The “plasma broom” solution developed by Ticoş and colleagues uses bursts of plasma jet produced by a simple plasma accelerator. When a large current is passed through two electrode plates separated by a field of rarefied gas, the voltage difference between the two electrodes ionizes the gas, creating the plasma. In the broom, this is done with a coaxial gun – the two metal electrodes are arranged as an inner rod within a hollow cylindrical shell. The discharge current flowing through the central rod electrode produces a magnetic field, which, together with the electric field, exerts a Lorentz force on the ionized gas that expels it. “The trick is that you need a quite high current in order to produce a reasonable magnetic field and this can be achieved more conveniently in a pulsed operation,” Ticoş explains. “For a fraction of a second (100 µs) the current is very high (several kiloamps) and the force pushing the plasma is quite strong.” During a pulse, the plasma is expelled at a very high speed – several kilometres per second – and so can simply blow dust away from an area two to four times bigger than the diameter of the jet.

An advantage of the plasma broom is that it uses low-pressure CO₂ as the gas between the electrodes. This is particularly ideal for operation on Mars as the atmospheric pressure there is 150 times lower than on Earth and the atmosphere is 96% CO₂. This means the gun will be able to function in “open” Martian atmosphere without the need for a pump or gas bottle. Ticoş and colleagues have also considered the energy required for the cleaner to function on Mars. This depends on the voltage the gun operates at and can vary between a few hundred to a few thousand Joules per pulse.

Energy efficient

“We did an energy budget estimate taking into account the solar irradiance on Mars,” says Ticoş, “and it appears perfectly feasible to fire a few shots even on a daily basis for cleaning the solar panels, which will boost considerably the energy production rate.”

To test the broom’s performance, the researchers covered photovoltaic cells (area 26.86 cm²) with 1 mm of synthetic Martian soil called JSC-Mars 1 A. This is a brown powder made from volcanic ash with particle sizes up to 1 mm.

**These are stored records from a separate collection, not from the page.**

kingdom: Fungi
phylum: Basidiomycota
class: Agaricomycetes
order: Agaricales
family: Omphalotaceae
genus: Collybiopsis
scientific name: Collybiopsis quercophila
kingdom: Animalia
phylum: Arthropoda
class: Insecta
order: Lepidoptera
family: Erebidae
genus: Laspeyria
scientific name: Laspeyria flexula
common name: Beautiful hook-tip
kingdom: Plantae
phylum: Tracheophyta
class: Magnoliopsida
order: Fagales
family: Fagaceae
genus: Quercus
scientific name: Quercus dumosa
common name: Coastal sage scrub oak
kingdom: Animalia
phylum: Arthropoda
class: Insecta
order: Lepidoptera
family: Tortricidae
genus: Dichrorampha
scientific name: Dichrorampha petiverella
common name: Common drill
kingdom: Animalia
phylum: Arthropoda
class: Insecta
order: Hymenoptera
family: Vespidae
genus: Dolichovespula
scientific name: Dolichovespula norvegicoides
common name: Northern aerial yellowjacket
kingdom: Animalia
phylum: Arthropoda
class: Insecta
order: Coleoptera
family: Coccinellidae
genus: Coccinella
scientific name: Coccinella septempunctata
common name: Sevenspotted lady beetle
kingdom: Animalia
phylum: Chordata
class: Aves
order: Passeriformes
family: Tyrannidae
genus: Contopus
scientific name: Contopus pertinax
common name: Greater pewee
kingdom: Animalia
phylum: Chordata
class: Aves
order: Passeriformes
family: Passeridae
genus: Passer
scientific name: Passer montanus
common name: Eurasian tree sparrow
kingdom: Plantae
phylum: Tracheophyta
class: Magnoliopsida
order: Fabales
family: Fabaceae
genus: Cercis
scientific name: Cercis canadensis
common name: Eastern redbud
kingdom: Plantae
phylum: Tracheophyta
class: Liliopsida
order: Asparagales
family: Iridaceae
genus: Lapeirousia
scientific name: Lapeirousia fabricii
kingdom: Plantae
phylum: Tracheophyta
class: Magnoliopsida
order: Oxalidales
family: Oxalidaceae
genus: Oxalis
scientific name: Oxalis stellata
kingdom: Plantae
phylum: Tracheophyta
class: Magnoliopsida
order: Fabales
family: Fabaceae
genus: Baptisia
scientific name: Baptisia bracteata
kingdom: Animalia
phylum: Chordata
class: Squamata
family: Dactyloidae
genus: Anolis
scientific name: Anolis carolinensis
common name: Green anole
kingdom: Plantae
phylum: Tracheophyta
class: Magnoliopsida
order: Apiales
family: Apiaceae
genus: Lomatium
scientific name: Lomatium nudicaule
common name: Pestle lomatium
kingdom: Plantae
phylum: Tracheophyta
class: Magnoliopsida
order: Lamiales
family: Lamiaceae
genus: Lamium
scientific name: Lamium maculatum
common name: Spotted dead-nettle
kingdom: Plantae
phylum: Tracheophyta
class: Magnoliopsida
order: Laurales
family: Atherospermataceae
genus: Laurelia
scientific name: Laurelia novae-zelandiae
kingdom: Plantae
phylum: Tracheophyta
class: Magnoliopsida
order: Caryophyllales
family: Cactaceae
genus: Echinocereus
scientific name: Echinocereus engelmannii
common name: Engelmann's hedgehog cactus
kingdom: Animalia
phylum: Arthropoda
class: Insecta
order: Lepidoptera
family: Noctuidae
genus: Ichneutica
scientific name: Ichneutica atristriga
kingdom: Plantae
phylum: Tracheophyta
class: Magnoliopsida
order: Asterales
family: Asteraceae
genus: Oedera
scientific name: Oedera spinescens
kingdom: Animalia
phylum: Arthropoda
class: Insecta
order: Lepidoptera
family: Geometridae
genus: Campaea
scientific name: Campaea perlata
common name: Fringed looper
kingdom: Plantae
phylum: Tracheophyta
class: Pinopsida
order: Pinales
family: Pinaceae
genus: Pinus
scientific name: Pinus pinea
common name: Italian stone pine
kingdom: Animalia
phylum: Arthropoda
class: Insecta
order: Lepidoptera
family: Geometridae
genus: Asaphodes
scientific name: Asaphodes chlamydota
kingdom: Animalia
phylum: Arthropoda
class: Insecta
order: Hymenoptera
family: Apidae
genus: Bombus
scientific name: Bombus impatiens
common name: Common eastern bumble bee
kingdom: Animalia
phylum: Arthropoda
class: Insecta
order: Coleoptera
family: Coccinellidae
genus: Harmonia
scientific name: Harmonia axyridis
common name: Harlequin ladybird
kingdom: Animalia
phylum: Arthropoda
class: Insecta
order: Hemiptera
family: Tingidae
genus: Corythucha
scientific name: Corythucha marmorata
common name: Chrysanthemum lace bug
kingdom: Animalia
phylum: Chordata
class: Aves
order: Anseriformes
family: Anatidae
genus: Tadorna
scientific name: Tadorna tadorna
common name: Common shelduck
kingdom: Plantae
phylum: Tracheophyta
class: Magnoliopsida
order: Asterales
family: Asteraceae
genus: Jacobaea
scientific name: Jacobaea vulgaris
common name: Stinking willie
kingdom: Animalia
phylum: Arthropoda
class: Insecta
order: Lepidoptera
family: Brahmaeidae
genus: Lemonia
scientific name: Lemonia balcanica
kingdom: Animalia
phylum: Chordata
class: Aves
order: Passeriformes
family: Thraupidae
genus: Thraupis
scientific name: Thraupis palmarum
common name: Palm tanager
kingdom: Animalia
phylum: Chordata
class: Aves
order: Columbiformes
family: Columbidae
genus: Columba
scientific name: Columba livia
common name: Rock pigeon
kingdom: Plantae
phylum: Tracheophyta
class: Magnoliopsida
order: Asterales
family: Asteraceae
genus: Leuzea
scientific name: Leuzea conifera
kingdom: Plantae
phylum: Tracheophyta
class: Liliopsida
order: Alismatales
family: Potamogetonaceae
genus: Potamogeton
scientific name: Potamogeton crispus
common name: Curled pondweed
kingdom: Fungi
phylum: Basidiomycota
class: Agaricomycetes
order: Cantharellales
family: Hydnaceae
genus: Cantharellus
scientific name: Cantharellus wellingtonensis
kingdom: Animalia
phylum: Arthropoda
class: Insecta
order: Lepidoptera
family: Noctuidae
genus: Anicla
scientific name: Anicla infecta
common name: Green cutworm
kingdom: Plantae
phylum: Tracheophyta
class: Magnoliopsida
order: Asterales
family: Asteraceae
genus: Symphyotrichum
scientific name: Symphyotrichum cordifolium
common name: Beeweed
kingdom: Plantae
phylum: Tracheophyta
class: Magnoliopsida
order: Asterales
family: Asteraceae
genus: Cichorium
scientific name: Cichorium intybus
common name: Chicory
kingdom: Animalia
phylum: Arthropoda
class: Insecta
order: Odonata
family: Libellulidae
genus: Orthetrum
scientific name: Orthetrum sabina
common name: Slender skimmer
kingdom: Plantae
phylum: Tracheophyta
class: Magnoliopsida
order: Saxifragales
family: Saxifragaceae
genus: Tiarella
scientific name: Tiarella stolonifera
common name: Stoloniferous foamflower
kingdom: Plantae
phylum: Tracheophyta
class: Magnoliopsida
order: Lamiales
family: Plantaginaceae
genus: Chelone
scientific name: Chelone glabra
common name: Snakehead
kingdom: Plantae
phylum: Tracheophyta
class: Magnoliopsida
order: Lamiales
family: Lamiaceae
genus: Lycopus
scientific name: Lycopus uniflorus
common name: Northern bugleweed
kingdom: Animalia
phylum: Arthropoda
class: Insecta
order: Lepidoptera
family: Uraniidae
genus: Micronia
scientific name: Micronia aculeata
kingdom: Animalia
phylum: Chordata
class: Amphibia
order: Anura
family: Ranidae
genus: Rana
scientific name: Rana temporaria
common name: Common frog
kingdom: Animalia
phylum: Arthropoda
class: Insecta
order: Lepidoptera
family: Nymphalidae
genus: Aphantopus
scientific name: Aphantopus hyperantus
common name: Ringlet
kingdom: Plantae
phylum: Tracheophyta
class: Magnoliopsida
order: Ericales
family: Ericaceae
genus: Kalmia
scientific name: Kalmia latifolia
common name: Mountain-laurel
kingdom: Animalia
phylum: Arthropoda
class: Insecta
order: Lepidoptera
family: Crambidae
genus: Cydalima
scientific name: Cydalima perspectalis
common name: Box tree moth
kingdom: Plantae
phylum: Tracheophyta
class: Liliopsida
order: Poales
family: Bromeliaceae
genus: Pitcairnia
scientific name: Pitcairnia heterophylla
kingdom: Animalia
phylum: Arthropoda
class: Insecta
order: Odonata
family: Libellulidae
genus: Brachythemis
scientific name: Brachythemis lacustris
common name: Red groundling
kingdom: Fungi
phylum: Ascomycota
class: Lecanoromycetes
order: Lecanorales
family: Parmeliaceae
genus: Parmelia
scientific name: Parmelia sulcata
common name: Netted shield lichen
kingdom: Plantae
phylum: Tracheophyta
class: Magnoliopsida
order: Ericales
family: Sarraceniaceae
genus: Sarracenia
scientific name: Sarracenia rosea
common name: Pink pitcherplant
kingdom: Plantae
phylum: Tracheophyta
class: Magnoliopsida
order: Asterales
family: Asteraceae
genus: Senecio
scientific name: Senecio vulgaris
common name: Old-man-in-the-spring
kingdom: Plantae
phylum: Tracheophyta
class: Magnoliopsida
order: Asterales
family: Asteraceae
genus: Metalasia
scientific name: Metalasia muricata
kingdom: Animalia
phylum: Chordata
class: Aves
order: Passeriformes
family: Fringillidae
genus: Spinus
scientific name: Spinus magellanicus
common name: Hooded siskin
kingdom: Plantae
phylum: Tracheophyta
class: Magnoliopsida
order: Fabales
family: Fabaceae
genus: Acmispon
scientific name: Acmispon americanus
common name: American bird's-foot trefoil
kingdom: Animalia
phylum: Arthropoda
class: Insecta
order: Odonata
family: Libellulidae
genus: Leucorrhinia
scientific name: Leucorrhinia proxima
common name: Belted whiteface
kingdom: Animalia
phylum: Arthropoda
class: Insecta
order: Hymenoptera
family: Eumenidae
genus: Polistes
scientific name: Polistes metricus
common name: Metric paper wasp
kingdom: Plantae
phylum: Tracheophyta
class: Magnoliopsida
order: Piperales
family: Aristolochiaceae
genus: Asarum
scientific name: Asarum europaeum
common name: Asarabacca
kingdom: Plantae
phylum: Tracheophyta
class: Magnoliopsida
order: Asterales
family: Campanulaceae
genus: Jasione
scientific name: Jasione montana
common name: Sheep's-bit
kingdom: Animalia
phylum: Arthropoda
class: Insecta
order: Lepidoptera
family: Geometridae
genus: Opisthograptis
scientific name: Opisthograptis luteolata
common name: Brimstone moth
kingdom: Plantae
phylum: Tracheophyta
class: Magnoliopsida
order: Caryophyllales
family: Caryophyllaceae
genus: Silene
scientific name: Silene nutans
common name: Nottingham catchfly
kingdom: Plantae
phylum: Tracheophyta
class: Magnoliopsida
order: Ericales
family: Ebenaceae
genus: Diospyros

The gun was pointed at the cells from a distance of 5–11.5 cm and fired shots every two minutes. “Our plasma broom is quite effective,” Ticoş proclaims, “it can remove over 90% of the dust covering a surface of tens of centimetres squared, after a few shots.”

The next stage of the team’s research will focus on ways to remove dust in other environments, such as the Moon. The problem there is that the Moon has no atmosphere so instead of a plasma jet they will try a weak electron beam. As for using the plasma broom on a Mars lander, Ticoş suggests it could be autonomous or remotely controlled. “In the first case you would use it to clean the same area while if it is attached to a controlled mobile arm it could sweep dust off of a large solar array.”

The study is presented in New Journal of Physics.